Near the end of the 2nd underwater scene in the salt water pond where he's trying to detonate a bomb, Jim West comes up out of the water with his hair wet and matted down. Seconds after the bomb detonates and the camera is back on him, his hair is not only dry, it's completely blown dry.
The sheet of paper that Artemus throws darts at is creased and wrinkled. Then, in a later shot, that same sheet is crease- and wrinkle-free.
At 41:50, the metal grate breaks in different spots than where the corrosive fuse was and before it fully burned through all the grates.
Starting at 22:20, James is drawing a secret message to Arte on a menu, but the menu is taken by one of Elisha's men. Arte then lifts the tablecloth to reveal a carbon paper copy. However, a clear carbon paper copy couldn't have been able to be made with a pencil through a heavy paper menu and 2 layers of tablecloth.
After Artie cuts the metal door, when it swings back, the cut is too smooth to have been made by the torch. If the door had indeed been melted by the torch, the cut would have had blobs of melted metal around the cut on both sides of the door. In addition, the width of the cut is far too thin to have been made by the torch - if it had been made by the torch, the metal would simply have re-sealed itself as it cooled.
The flame from the torch Artemus Gordon uses to get through the steel door is too diffuse to cut through metal. Cutting torches need a narrow, highly focused flame.
James West is diving in an inland saltwater lake, yet a sawfish swims past him. Sawfish are only found in the ocean.
In the second underwater sequence (the upper tank) where West is retrieving the package, the same sequence is used each time West dives underwater - the same fish swims by at the bottom of the screen at the same place, West kicks and swims exactly the same way, etc.
While disguised as a postal worker, Artemus invokes the familiar "Neither snow nor sleet" motto. Though this saying can be traced back to the 5th century BC Greek historian Herodotus, it didn't become associated with the US Postal Service until 1914, when the architectural firm of McKim, Mead and White inscribed it on the facade of the New York City Post Office.
The darts Artemus throws at the paper have brass barrels and plastic shafts and flights. These did not exist until well into the 20th Century.
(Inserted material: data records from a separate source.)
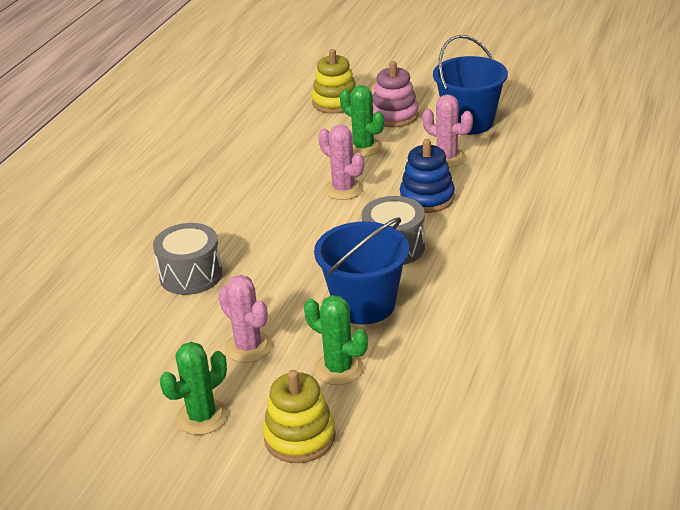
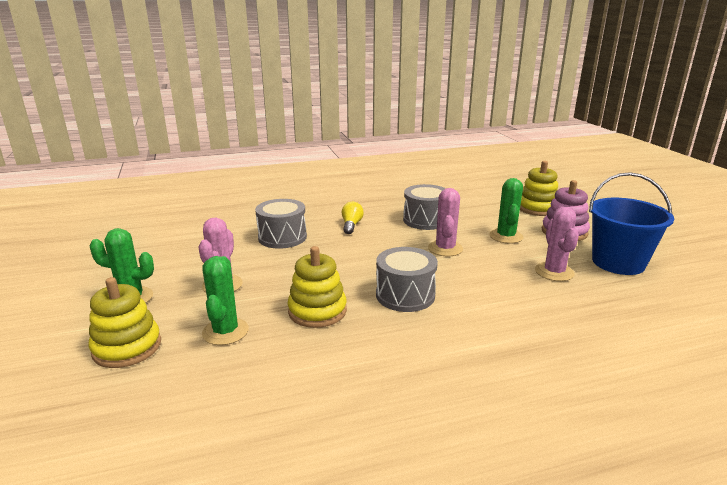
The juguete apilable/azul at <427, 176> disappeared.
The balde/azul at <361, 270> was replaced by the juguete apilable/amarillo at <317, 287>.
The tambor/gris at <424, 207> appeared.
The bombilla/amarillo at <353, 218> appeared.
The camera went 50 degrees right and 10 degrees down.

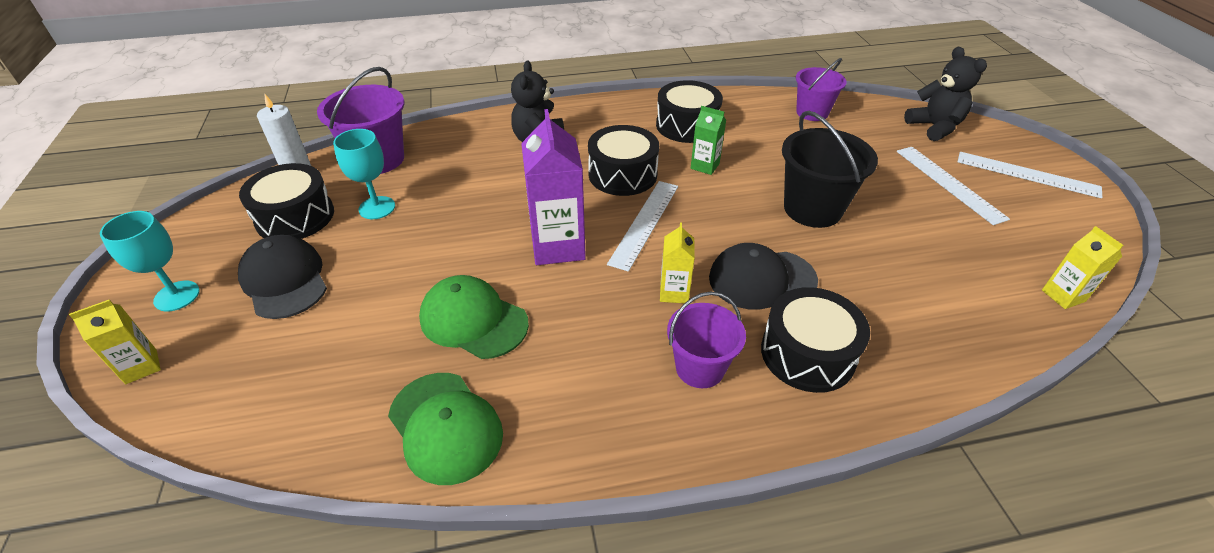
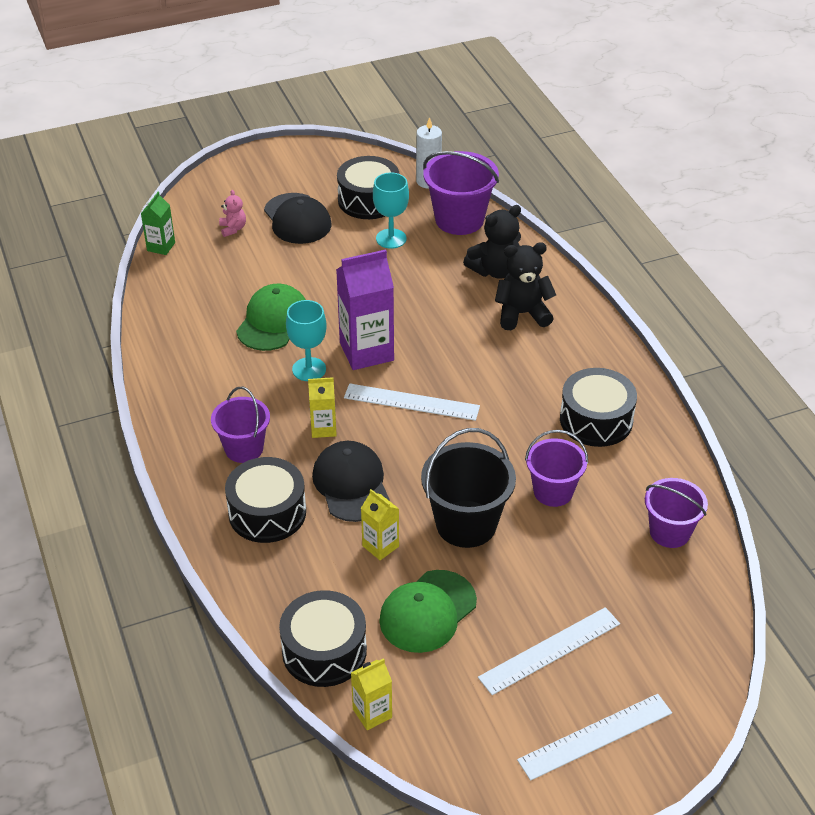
The osito/negro moved from <945, 94> to <492, 242>.
The cartón de leche/verde moved from <708, 140> to <158, 223>.
The tambor/negro moved from <623, 160> to <323, 638>.
The regla/blanco at <1030, 175> turned 45 degrees clockwise.
The copa/turquesa moved from <150, 261> to <306, 340>.
The gorra/negro at <282, 277> turned 105 degrees clockwise.
The cartón de leche/amarillo moved from <115, 341> to <380, 524>.
The gorra/verde moved from <445, 429> to <428, 611>.
The osito/rosa at <232, 213> appeared.
The balde/morado at <556, 468> appeared.
The camera went 80 degrees right and 0 degrees up.

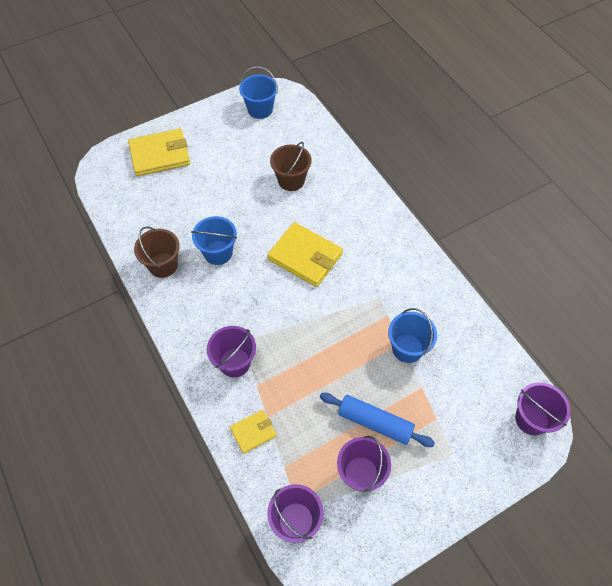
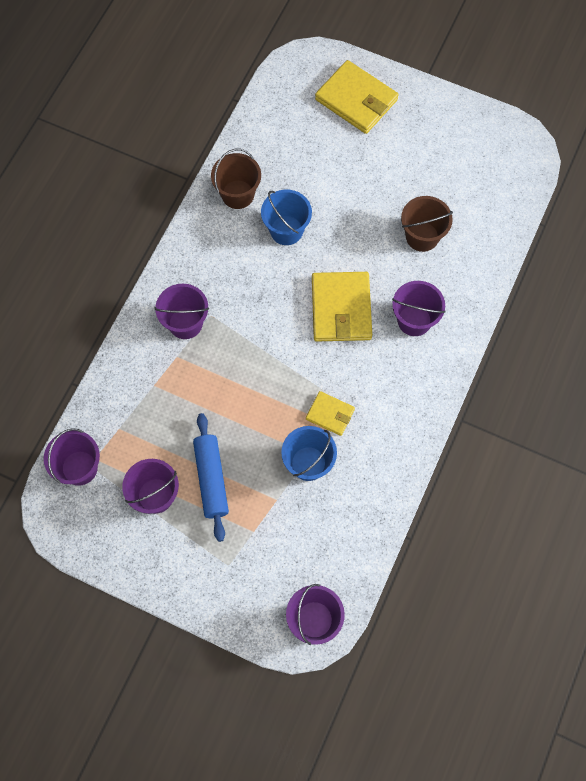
The balde/azul at <258, 93> disappeared.
The cartera/amarillo moved from <253, 432> to <330, 413>.
The balde/morado at <419, 308> appeared.
The camera went 55 degrees right and 10 degrees up.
Crystal uses the term "superman." The term "Superman" was coined by George Bernard Shaw in 1903 to translate "Übermensch," a German term, though the noun superman was used as early as the 1890s. The term wound up a fixture in the common lexicon after Thomas Common's 1909 translation of Nietzsche's material.
Near the end of the underwater scene in the salt water pond when Jim West is facing the camera, a man in full scuba gear is visible behind him (directly over his left shoulder).
There is no way they could have sealed the gas in the cave. It was already escaping with them standing there. If the gas was that deadly without a Hazmat suit they could not have gotten close enough to seal it, with the gas already in the entrance.